JIACD
The Journal of Implant & Advanced Clinical Dentistry
IV Sedation Meds
Mon, 11/24/2008 - 13:24 — sinuslifter
IV sedation question/survey for everyone. I reveiewed my last 250 IV sedation cases to evaluate med dosages and time per procedure. In my practice, I use fentanyl and versed for sedation. Depending on the procedure, I sometimes give 8mg Decadron at the start of the case and Toradol at the conclusion of the case. I know some don't like to give Toradol due to bleeding concerns, but I have never had a problem with it. In my review I found that, on average, I am using about 8mg Versed and 125mcg Fentanyl per case. Average time per case is about 75 minutes. Sometimes longer, sometimes shorter depending on the case. How does this compare to others doing IV sedation?


Med usage
While we all usually titrate the dose to what the patient needs, I usually use between 5-8mg Versed and 75-150mcg Fentanyl for most cases of about 2 hours duration. I rarely use more than 150mcg Fentanyl, but if I need more sedation I have given up to 19mg Versed in a 2-3 hour case. From what I have read/found there appears to be very little clear reference on what the actual max does of Versed is. Some say 10mg, but I have found no literature on any adverse outcome from going over this beyond oversedation....but if you titrate the dose to a reasonable level and to get there on a given patient requires 15mg of Versed, I see no problem with this.
Med Usage
For Sedation purposes;
run a midazolam infusion (or incremental bolus IV push)@ 1-15 mg/hr (200-300 mcg/kg/hr). This is assuming you have monitoring capable of measuring respiratory patterns & appropriate airway management skills. You are looking at 15 to 80 minutes duration so plan accordingly. For fentanyl, go with 0.7 – 2 mcg/kg (25 – 150 mcg). You will see a peak effect within 5-15 minutes, and duration of action 30-60 minutes. Make sure you are not trying to achieve analgesia with midazolam once the fentanyl has worn off. You will see lack of patient response/ respiratory depression first. If you have airway skill, I would increase the fentanyl dosage before I would elect to give more than 6 mg of midazolam per hour (assuming average 70 kg patient). Not going to get any additional amnestic effect after that dosage. Ideally, utilize propofol. Much smoother and faster recovery time.
- Patrick McCarty
www.zzzdmd.com
Propofol Pump
Propofol infusion pump is very nice. If I use propofol, I will only use it with the pump. To me, giving multiple boluses of propofol seems to produce too much variability. Sometimes patient is too deep...sometimes patient is too light. With the pump, you eliminate this problem.
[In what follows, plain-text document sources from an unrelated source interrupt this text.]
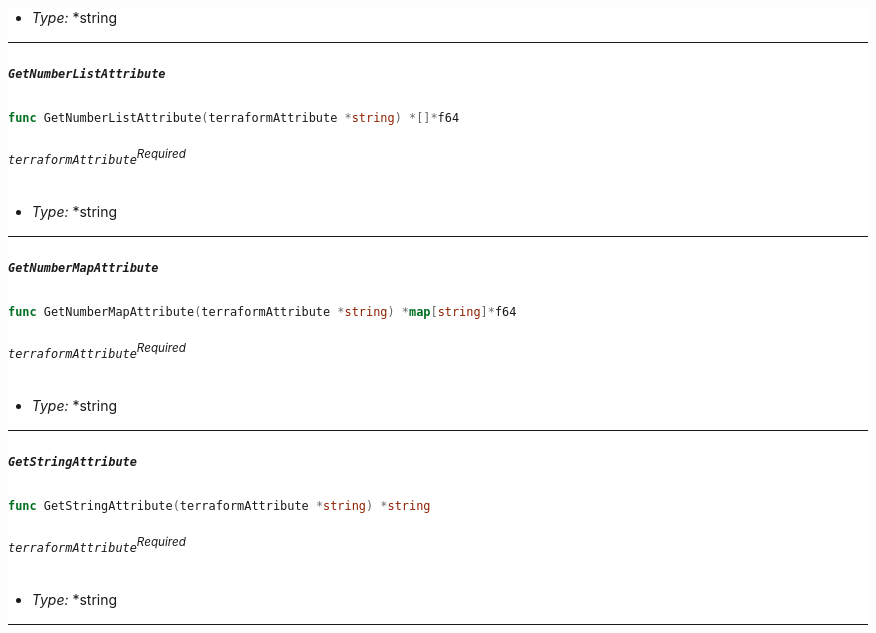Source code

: - *Type:* *string

---

##### `GetNumberListAttribute` <a name="GetNumberListAttribute" id="@cdktf/provider-github.dataGithubActionsOrganizationVariables.DataGithubActionsOrganizationVariables.getNumberListAttribute"></a>

```go
func GetNumberListAttribute(terraformAttribute *string) *[]*f64
```

###### `terraformAttribute`<sup>Required</sup> <a name="terraformAttribute" id="@cdktf/provider-github.dataGithubActionsOrganizationVariables.DataGithubActionsOrganizationVariables.getNumberListAttribute.parameter.terraformAttribute"></a>

- *Type:* *string

---

##### `GetNumberMapAttribute` <a name="GetNumberMapAttribute" id="@cdktf/provider-github.dataGithubActionsOrganizationVariables.DataGithubActionsOrganizationVariables.getNumberMapAttribute"></a>

```go
func GetNumberMapAttribute(terraformAttribute *string) *map[string]*f64
```

###### `terraformAttribute`<sup>Required</sup> <a name="terraformAttribute" id="@cdktf/provider-github.dataGithubActionsOrganizationVariables.DataGithubActionsOrganizationVariables.getNumberMapAttribute.parameter.terraformAttribute"></a>

- *Type:* *string

---

##### `GetStringAttribute` <a name="GetStringAttribute" id="@cdktf/provider-github.dataGithubActionsOrganizationVariables.DataGithubActionsOrganizationVariables.getStringAttribute"></a>

```go
func GetStringAttribute(terraformAttribute *string) *string
```

###### `terraformAttribute`<sup>Required</sup> <a name="terraformAttribute" id="@cdktf/provider-github.dataGithubActionsOrganizationVariables.DataGithubActionsOrganizationVariables.getStringAttribute.parameter.terraformAttribute"></a>

- *Type:* *string

---
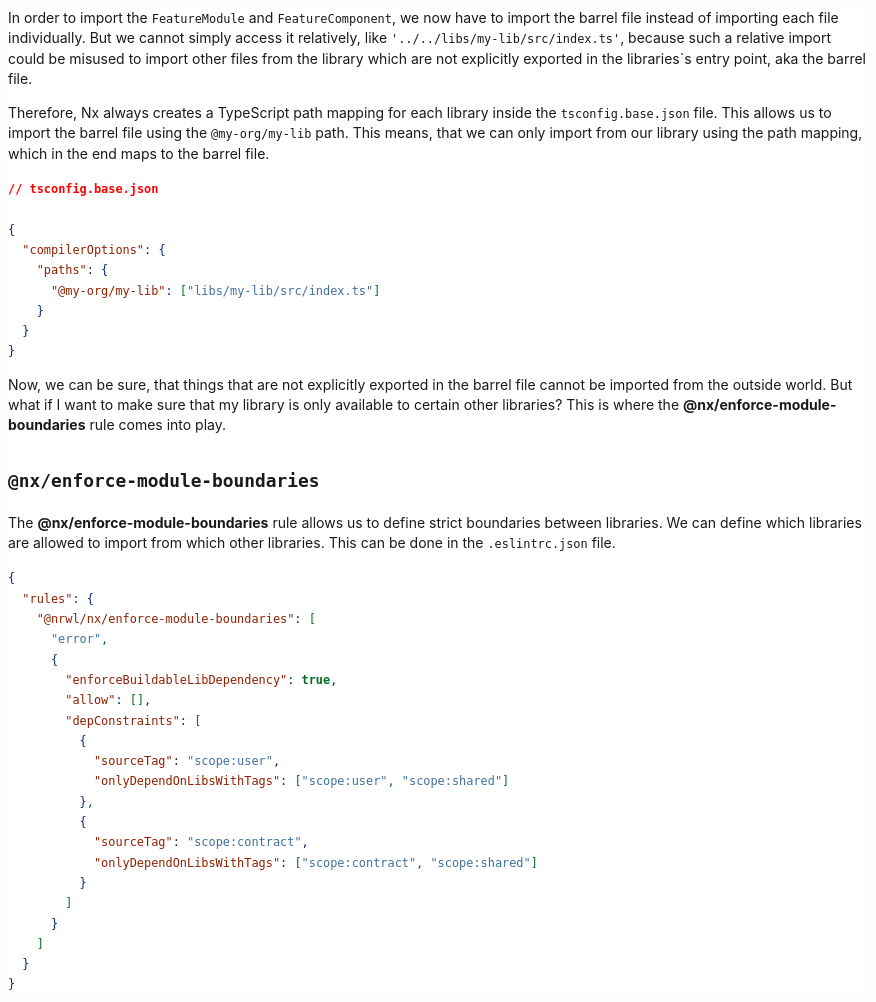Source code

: In order to import the `FeatureModule` and `FeatureComponent`, we now have to import the barrel file instead of importing each file individually. But we cannot simply access it relatively, like `'../../libs/my-lib/src/index.ts'`, because such a relative import could be misused to import other files from the library which are not explicitly exported in the libraries`s entry point, aka the barrel file.

Therefore, Nx always creates a TypeScript path mapping for each library inside the `tsconfig.base.json` file. This allows us to import the barrel file using the `@my-org/my-lib` path. This means, that we can only import from our library using the path mapping, which in the end maps to the barrel file.

```json
// tsconfig.base.json

{
  "compilerOptions": {
    "paths": {
      "@my-org/my-lib": ["libs/my-lib/src/index.ts"]
    }
  }
}
```

Now, we can be sure, that things that are not explicitly exported in the barrel file cannot be imported from the outside world. But what if I want to make sure that my library is only available to certain other libraries? This is where the **@nx/enforce-module-boundaries** rule comes into play.

## `@nx/enforce-module-boundaries`

The **@nx/enforce-module-boundaries** rule allows us to define strict boundaries between libraries. We can define which libraries are allowed to import from which other libraries. This can be done in the `.eslintrc.json` file.

```json
{
  "rules": {
    "@nrwl/nx/enforce-module-boundaries": [
      "error",
      {
        "enforceBuildableLibDependency": true,
        "allow": [],
        "depConstraints": [
          {
            "sourceTag": "scope:user",
            "onlyDependOnLibsWithTags": ["scope:user", "scope:shared"]
          },
          {
            "sourceTag": "scope:contract",
            "onlyDependOnLibsWithTags": ["scope:contract", "scope:shared"]
          }
        ]
      }
    ]
  }
}
```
Most of the time, I will give fentanyl (25-75mcg depending on size of patient and response) followed by versed (2-3mg depending on size of patient and response). In most cases, this seems to get the patient to Verill sign and then I give local anesthetic. I then give 1-2mg push of Versed and occasional fentanyl as needed depending on depth of patient sedation.